Overview of "Voicebox: Text-Guided Multilingual Universal Speech Generation at Scale"
The paper focuses on the development and evaluation of Voicebox, a text-guided multilingual speech generation model capable of accomplishing multiple tasks at scale. Voicebox introduces a novel approach to speech synthesis and editing, drawing parallels to the generative capabilities seen in large-scale text and image models like GPT and DALL-E. It seeks to bridge the gap between existing speech generation models and their counterparts in text and vision by implementing an approach that allows for extensive linguistic and contextual adaptability.
Technical Approach
Voicebox is built on a non-autoregressive flow-matching model, trained specifically to perform speech infilling tasks. This training involves predicting masked speech segments using the surrounding audio context and text transcripts. The training dataset spans over 50,000 hours of speech data across multiple languages, a notable augmentation from the typically limited datasets used in the domain, thus enhancing Voicebox's ability to generalize across tasks. By utilizing a conditional flow-matching approach with optimal transport paths, Voicebox is able to efficiently model the distribution of masked speech, allowing for the generation of coherent and intelligible audio.
Task Versatility
The model's versatility is highlighted through its ability to engage in zero-shot text-to-speech (TTS) synthesis, cross-lingual synthesis, noise removal, content editing, and style conversion. These tasks are facilitated via in-context learning, similarly to LLMs, but with additional flexibility due to conditioning on future context. Empirical results highlight that Voicebox outperforms state-of-the-art models such as VALL-E in zero-shot TTS, achieving lower word error rates and improved audio similarity scores while being 20 times faster in inference. Furthermore, Voicebox extends its capabilities to cross-lingual TTS across six languages without relying on style labels or multilingual embeddings, unlike previous models that faced substantial performance loss in cross-lingual scenarios.
Evaluation Metrics
The paper employs a variety of metrics to assess Voicebox's performance, focusing on correctness and intelligibility via word error rates and audio similarity scores using established speaker embeddings. The evaluation also encompasses diversity and quality assessments akin to those used in image generation via Fréchet Inception Distance (FID) adapted for speech as Fréchet Speech Distance (FSD). This metric assesses how closely the distribution of generated samples approximates that of real speech, reflecting both diversity and quality.
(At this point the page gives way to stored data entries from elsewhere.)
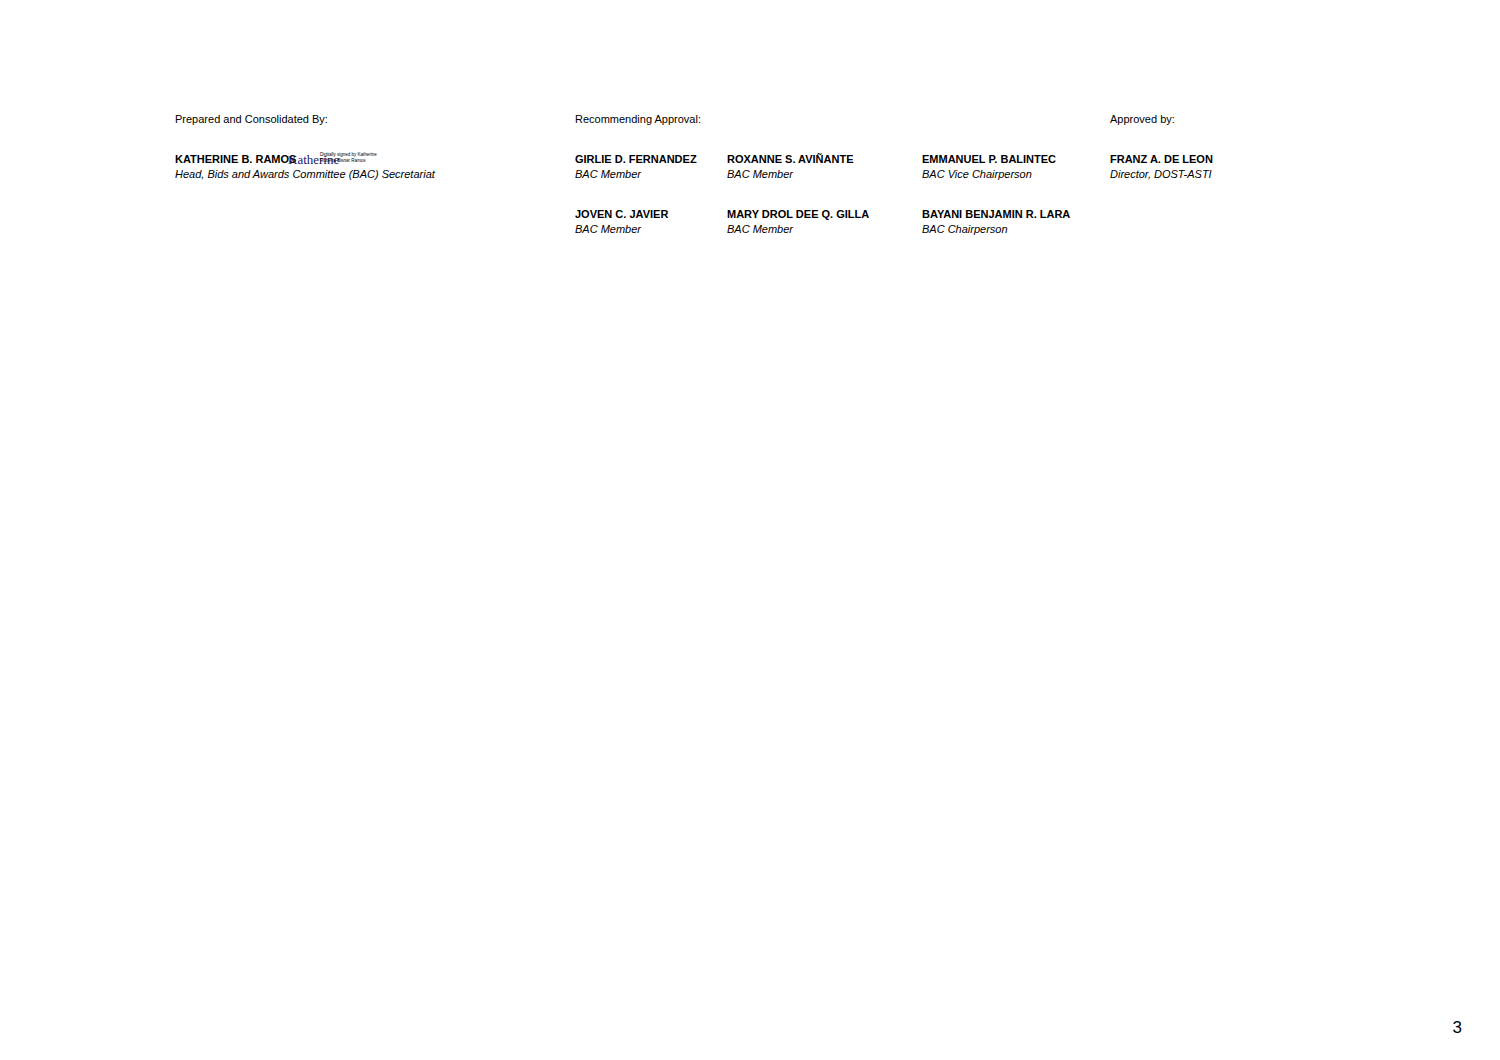Prepared and Consolidated By:
Recommending Approval:
Approved by:
KATHERINE B. RAMOS
Katherine
Digitally signed by Katherine
Roberta Bisnar Ramos
Head, Bids and Awards Committee (BAC) Secretariat
GIRLIE D. FERNANDEZ
BAC Member
ROXANNE S. AVIÑANTE
BAC Member
EMMANUEL P. BALINTEC
BAC Vice Chairperson
FRANZ A. DE LEON
Director, DOST-ASTI
JOVEN C. JAVIER
BAC Member
MARY DROL DEE Q. GILLA
BAC Member
BAYANI BENJAMIN R. LARA
BAC Chairperson
3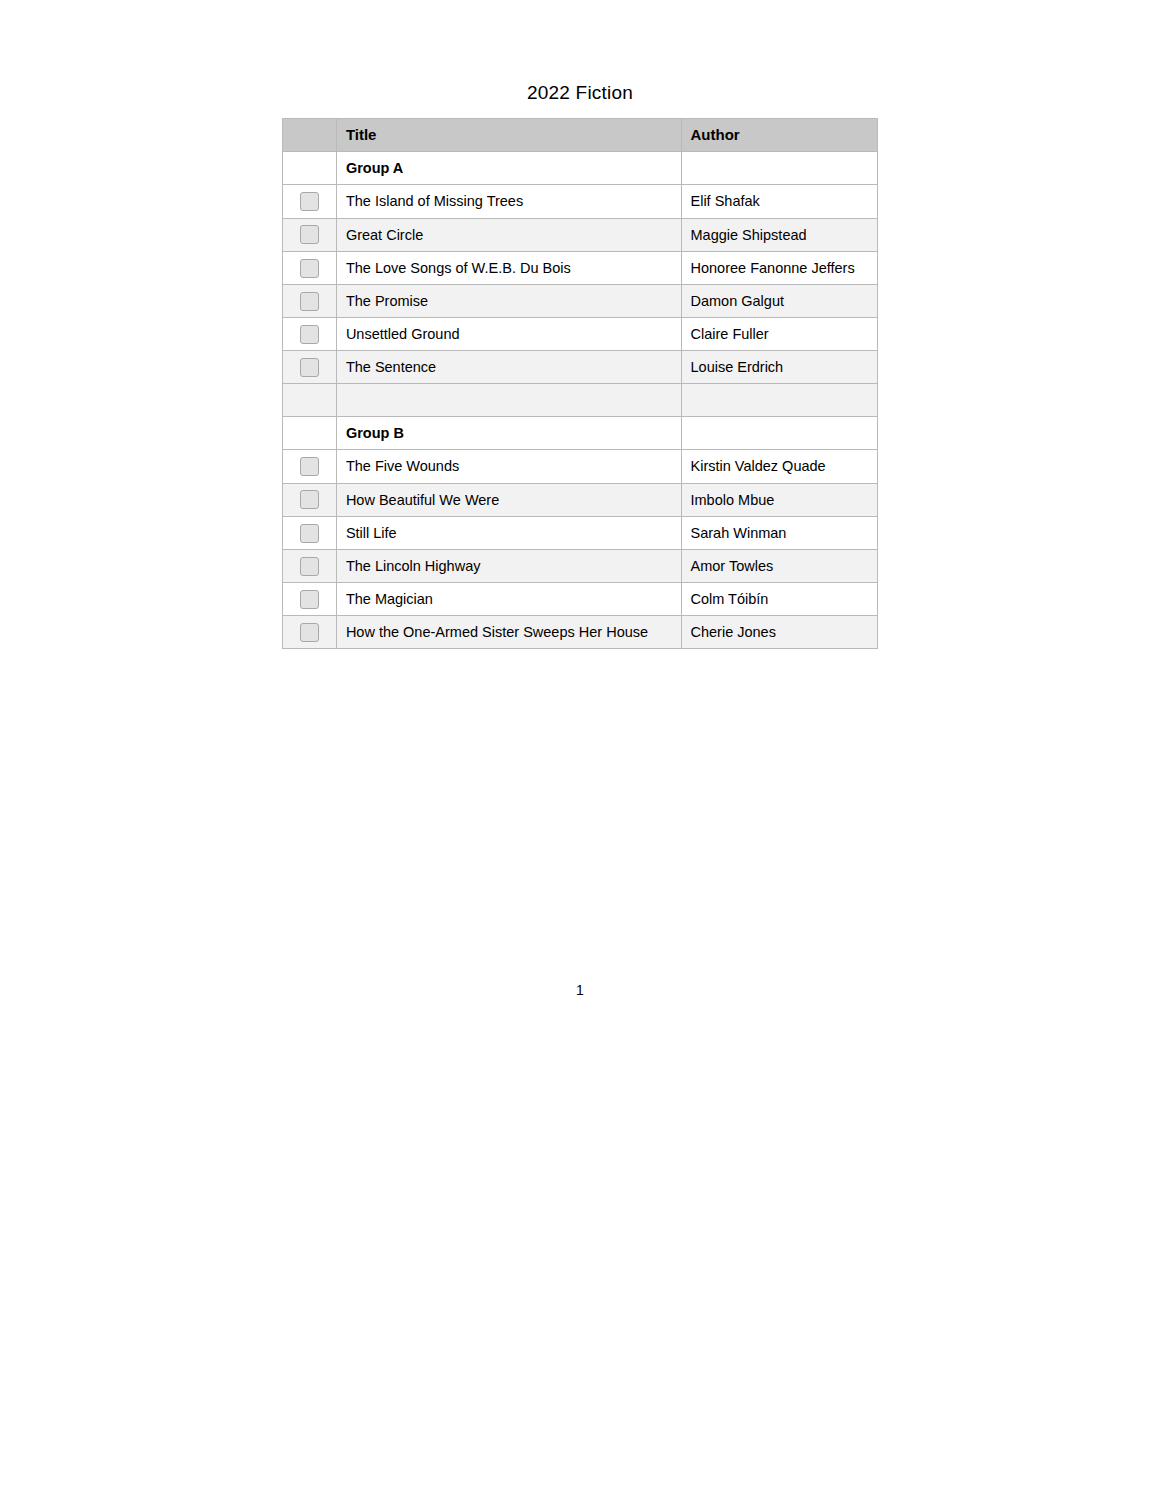2022 Fiction
| | Title | Author |
| --- | --- | --- |
| | Group A | |
| | The Island of Missing Trees | Elif Shafak |
| | Great Circle | Maggie Shipstead |
| | The Love Songs of W.E.B. Du Bois | Honoree Fanonne Jeffers |
| | The Promise | Damon Galgut |
| | Unsettled Ground | Claire Fuller |
| | The Sentence | Louise Erdrich |
| | Group B | |
| | The Five Wounds | Kirstin Valdez Quade |
| | How Beautiful We Were | Imbolo Mbue |
| | Still Life | Sarah Winman |
| | The Lincoln Highway | Amor Towles |
| | The Magician | Colm Tóibín |
| | How the One-Armed Sister Sweeps Her House | Cherie Jones |
1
Implications and Future Developments
Voicebox's capacity to understand and generate speech conditioned on both prior and subsequent context enhances its practical applications, ranging from real-time synthesis in varied linguistic environments to adaptive voice interfaces in technology. The results also suggest potential for further improvements through scaling of diverse multilinguistic datasets, which could overcome current limitations such as reduced performance in conversational or less-scripted speech scenarios.
The paper's advancements posit a potential shift in the approach to speech synthesis and editing, especially highlighting the capabilities inherent in leveraging large, diverse datasets and advanced flow-matching models. The authors further suggest that future work may focus on disentangling the controls for various stylistic attributes in audio, which would allow even finer manipulation and generation of speech, well beyond the current capabilities.
In summary, "Voicebox" represents a significant stride towards more generalized and effective speech generation models that could parallel the advancements seen in text and image processing, opening new avenues for speech technology applications and research.